Backpacking Across Africa 40 Years Ago

Post No. 1 — Looking back forty-years to 18 January 1981

From the age of perhaps six or seven, I was besotted with wildlife television programmes — all in black & white back then in the early 1960s — by the likes of Armand and Michaela Denis, ‘Look,’ by Sir Peter Scott, and ‘Animal Magic,’ by Johnny Morris. 

Before the trip, my mother told me not to come back with a beard but when she saw it was bright ginger, she was convinced this was our Scottish and Viking ancestries shining through and jokingly forbade me to cut it off! My father was much more pragmatic, He simply wanted to know which one was the chimpanzee. {:-) As for the baby chimp, its parents had almost certainly been killed for ‘bush meat’ and its owner claimed he had ‘rescued’ it, but it wasn’t being adequately cared for — a very common, sad fate. (More on this story in a later post.)

Above all else, this helped me develop a powerful desire not just to visit Africa but to spend significant time there.

Once I became a police constable in the mid-1970s, with a modestly reasonable salary, my first goal was to acquire good quality 35mm SLR cameras and lenses and learn how to use them effectively.

As my photography improved, I started to concentrate on how I might achieve my Africa ambitions, which took a few years both of planning and, of course, saving my money.

To keep a long story short, it took some time to convince the Cumbria Constabulary powers-that-be to let me have a six-month unpaid sabbatical but my Chief Superintendent at that time, the sadly unpopular Ron Willatt, was immensely helpful and supportive of my cause and helped me until my application was successful.

Perhaps he just wanted rid of me for six months!

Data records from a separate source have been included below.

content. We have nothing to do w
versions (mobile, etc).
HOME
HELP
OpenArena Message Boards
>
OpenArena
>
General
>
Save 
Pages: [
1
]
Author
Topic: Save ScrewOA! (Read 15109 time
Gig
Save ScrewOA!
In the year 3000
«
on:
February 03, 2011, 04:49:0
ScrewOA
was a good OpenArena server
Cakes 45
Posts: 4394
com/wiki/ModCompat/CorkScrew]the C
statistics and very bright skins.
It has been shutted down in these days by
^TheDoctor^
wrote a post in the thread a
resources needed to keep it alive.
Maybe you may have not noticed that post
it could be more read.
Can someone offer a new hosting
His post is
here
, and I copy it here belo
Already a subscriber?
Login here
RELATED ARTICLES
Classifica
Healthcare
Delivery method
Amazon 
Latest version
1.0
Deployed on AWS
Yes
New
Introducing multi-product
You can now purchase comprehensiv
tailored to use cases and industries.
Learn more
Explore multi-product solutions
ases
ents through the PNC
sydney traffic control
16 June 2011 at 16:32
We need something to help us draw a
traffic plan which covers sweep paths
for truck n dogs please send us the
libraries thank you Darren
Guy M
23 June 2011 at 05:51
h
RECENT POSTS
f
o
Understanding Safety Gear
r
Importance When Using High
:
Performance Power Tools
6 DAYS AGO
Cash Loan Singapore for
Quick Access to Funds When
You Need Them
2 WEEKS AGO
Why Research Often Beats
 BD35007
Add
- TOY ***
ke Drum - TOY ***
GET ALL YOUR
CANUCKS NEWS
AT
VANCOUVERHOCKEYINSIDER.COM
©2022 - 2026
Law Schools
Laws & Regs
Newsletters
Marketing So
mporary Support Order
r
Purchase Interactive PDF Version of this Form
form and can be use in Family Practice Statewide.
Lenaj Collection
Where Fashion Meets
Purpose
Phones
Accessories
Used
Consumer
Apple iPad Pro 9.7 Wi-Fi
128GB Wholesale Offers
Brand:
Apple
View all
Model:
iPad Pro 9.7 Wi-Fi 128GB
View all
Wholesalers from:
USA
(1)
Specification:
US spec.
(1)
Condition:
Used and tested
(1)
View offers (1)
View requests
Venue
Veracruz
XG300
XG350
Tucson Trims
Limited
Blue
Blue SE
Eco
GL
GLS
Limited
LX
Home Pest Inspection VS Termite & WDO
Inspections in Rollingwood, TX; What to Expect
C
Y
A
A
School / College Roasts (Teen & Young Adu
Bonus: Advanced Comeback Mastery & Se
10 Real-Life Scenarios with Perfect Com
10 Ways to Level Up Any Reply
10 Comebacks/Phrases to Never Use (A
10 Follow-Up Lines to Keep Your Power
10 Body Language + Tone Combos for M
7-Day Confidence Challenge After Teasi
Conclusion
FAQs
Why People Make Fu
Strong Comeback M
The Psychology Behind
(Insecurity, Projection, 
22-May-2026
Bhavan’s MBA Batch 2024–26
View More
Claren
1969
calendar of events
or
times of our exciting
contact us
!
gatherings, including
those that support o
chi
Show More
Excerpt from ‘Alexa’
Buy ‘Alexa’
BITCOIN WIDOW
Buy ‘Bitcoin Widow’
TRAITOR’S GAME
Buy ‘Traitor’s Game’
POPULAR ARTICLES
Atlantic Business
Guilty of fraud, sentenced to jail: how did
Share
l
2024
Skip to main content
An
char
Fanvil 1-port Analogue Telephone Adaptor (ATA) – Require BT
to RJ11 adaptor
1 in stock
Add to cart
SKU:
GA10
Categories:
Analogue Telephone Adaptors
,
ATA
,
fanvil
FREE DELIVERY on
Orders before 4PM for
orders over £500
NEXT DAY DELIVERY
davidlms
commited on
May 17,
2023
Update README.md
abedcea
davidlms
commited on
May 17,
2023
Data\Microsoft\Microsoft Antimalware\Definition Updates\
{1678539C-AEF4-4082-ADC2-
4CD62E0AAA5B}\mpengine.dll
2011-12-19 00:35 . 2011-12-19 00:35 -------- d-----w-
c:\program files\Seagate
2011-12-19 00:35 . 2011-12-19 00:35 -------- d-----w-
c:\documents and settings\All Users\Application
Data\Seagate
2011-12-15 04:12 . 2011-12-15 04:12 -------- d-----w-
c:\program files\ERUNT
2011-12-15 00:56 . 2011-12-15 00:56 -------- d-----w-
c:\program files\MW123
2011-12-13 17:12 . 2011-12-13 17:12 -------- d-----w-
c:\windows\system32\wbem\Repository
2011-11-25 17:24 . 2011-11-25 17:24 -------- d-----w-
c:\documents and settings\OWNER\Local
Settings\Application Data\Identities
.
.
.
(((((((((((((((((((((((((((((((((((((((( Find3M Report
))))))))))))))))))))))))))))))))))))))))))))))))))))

Hahahahahaaa {:-)

Apart from clothing and travel necessities, my huge backpack also contained three camera bodies, six lenses (21mm up to a 500mm ‘mirror’ lens) a Cullman tripod, and — bulkiest and heaviest of all — four hundred rolls of 36-exposure transparency film (two hundred each of Kodachrome 64 [ASA/ISO] and Ektachrome 400). That was enough film for 14,400 photographs, if you are curious.

I also took a pair of heavy, alpine-standard climbing boots in the hope of being able to team up with someone to tackle the 17,057ft (5,199m) Mount Kenya, but sadly that plan never came to fruition.

My sleeping bag and an indispensable mosquito net finished off the main items.

To put things in perspective, my backpack weighed 107 pounds (48.5kg) and while — at 25 years old, I did get used to it — I readily confess that when I got to London, at the back of the train, the walk through Euston Station damned-near killed me! {:-)

The weight of that backpack and the need to minimise costs meant that I chose to travel across Europe by train and cross the Meditteranean by ferry, to avoid flying.

One last thing: For younger readers, try to remember that this was in 1981, before mobile phones (cell phones) hadn’t even been dreamt of, so what little communication people doing this could have back then consisted of getting your loved ones to send letters to you, weeks in advance, to post offices that you planned or hoped to visit across the continent but didn’t always succeed in doing so. There was an undeniable need to stand on one’s own two feet and be self-reliant.

I’m hoping to add regular posts to tell the main story of this life-changing and truly life-affirming trip, hopefully with each post on the 40th anniversary of the day it recalls.